Exercise details: Return all of the data exactly as written, without the pictures.

BEGIN Provided records

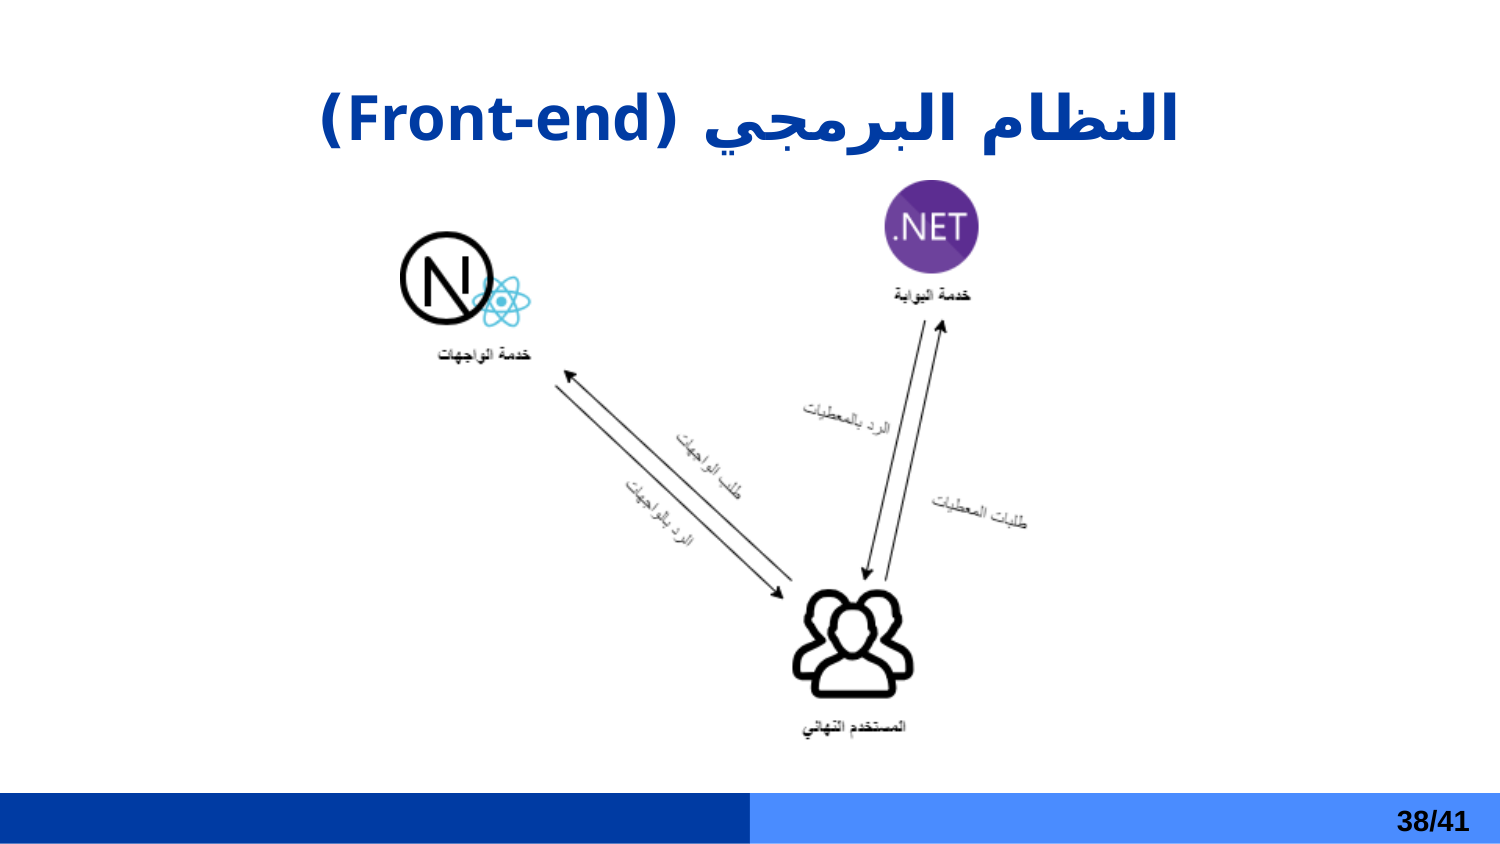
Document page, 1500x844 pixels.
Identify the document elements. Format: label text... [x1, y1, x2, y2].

text_box النظام البرمجي (Front-end) [117, 62, 1383, 157]
text_box 38/41 [1382, 795, 1500, 844]
picture [400, 179, 1054, 753]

END Provided records

Solved exercise:
Document page, 1500x844 pixels.
Identify the document elements. Format: label text... [x1, y1, x2, y2].

text_box النظام البرمجي (Front-end) [117, 62, 1383, 157]
text_box 38/41 [1382, 795, 1500, 844]
picture [400, 179, 1054, 753]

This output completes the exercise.